Some 65 percent of U.S. chief financial officers (CFOs) believe that U.S. trade policy will be negative for their businesses over the next six months, a new survey released on Friday showed.
Thirty-five percent of CFOs cited U.S. trade policy as the "biggest external risk factor," more than double the second biggest risk highlighted -- consumer demand, according to the latest quarterly CNBC Global CFO Council survey.
"While at a macro level it's easy to understand the motivation behind the recent policy changes, I can't find a single CFO who has told me it would be a positive for his or her business," said Jack McCullough, president and founder of the CFO Leadership Council, an executive networking group. "I cannot recall when CFOs were as jittery about a change in policy as they are today."
The survey was conducted between Aug. 21 and Sept. 3 among 62 global members of the CNBC Global CFO Council, which represents some of the largest public and private companies in the world.

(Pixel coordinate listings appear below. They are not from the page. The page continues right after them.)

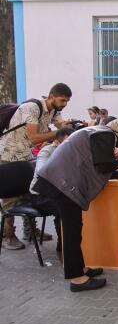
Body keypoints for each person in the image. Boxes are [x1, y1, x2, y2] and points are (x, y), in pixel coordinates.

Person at [33, 119, 118, 291]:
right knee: (72, 232)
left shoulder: (95, 133)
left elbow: (101, 169)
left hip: (60, 183)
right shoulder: (105, 134)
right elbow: (104, 166)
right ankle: (77, 279)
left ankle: (80, 269)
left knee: (75, 230)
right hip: (62, 184)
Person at [1, 83, 72, 250]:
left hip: (26, 155)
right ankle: (8, 236)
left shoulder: (54, 110)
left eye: (67, 101)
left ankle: (30, 231)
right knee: (10, 199)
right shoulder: (31, 108)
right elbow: (34, 138)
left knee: (27, 193)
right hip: (8, 154)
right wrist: (59, 133)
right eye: (62, 100)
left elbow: (62, 128)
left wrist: (70, 129)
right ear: (52, 96)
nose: (64, 104)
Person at [24, 126, 76, 255]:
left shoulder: (72, 151)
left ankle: (80, 244)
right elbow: (43, 171)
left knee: (76, 205)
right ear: (57, 143)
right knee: (65, 209)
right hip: (40, 195)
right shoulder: (46, 151)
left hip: (59, 192)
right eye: (67, 144)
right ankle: (64, 247)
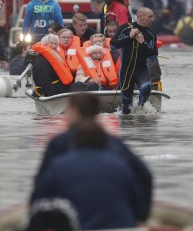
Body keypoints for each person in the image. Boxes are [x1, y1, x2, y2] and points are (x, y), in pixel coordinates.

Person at [32, 93, 152, 222]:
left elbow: (41, 189)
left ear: (74, 111)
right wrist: (141, 216)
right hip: (118, 221)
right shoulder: (115, 144)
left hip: (73, 223)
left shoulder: (58, 145)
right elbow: (144, 176)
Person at [110, 7, 157, 114]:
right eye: (150, 17)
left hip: (142, 70)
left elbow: (153, 56)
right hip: (126, 71)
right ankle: (127, 123)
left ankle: (139, 108)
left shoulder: (151, 33)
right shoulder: (125, 28)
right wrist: (129, 37)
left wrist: (142, 42)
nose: (152, 19)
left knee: (146, 88)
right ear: (140, 16)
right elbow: (112, 45)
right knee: (126, 105)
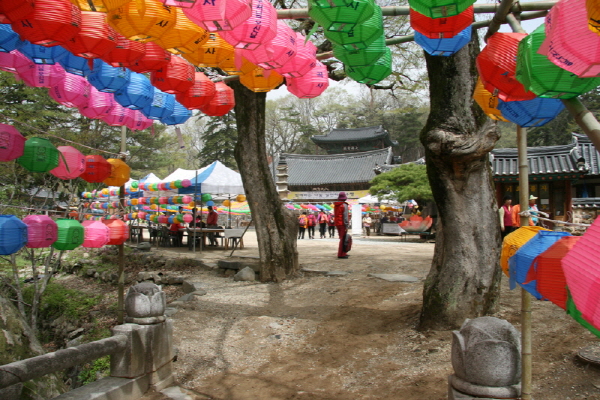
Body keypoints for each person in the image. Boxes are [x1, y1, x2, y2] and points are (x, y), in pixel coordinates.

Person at [334, 192, 349, 258]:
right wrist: (347, 225)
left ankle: (343, 252)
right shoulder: (344, 205)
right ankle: (341, 254)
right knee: (343, 238)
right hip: (342, 223)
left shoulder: (336, 205)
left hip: (337, 223)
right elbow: (345, 216)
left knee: (341, 237)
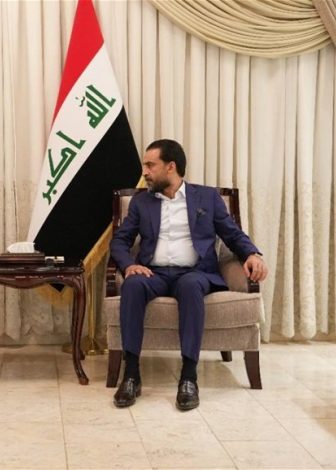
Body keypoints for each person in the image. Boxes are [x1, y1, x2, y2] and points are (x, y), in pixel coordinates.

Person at [110, 139, 268, 410]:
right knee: (133, 285)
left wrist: (252, 254)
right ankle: (132, 375)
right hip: (154, 272)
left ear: (170, 167)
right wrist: (128, 266)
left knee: (191, 286)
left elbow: (231, 233)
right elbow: (120, 241)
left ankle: (188, 377)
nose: (145, 172)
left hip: (195, 272)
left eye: (150, 165)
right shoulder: (141, 201)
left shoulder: (206, 198)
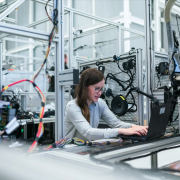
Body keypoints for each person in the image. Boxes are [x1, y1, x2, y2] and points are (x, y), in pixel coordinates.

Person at [65, 68, 148, 141]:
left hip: (87, 148)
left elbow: (116, 124)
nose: (100, 93)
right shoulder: (73, 106)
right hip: (72, 151)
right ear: (85, 87)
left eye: (101, 89)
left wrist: (135, 127)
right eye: (96, 89)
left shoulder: (100, 103)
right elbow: (88, 132)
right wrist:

According to a recently released annual survey conducted by the U.S.-China Business Council (USCBC), U.S.-China trade friction is "negatively impacting" U.S. companies operating in China, with 81 percent of the some 100 executives reporting such impact, up by 8 percent from last year.
Nearly half of the respondents report lost sales and ceding market share to foreign competitors, and a "staggering" 37 percent of respondents indicate lost sales in China due to Chinese partners' concerns about doing business with U.S. companies, which are increasingly viewed as unreliable business partners as a result of the trade tensions, the survey showed.
Brian Higginbotham, senior economist at the U.S. Chamber of Commerce, wrote in an article Thursday that in recent months both business and consumer confidence have "faltered," citing tariffs on China as one of the factors. "There is a clear consensus that the recent tariff actions against China are particularly worrisome," he said.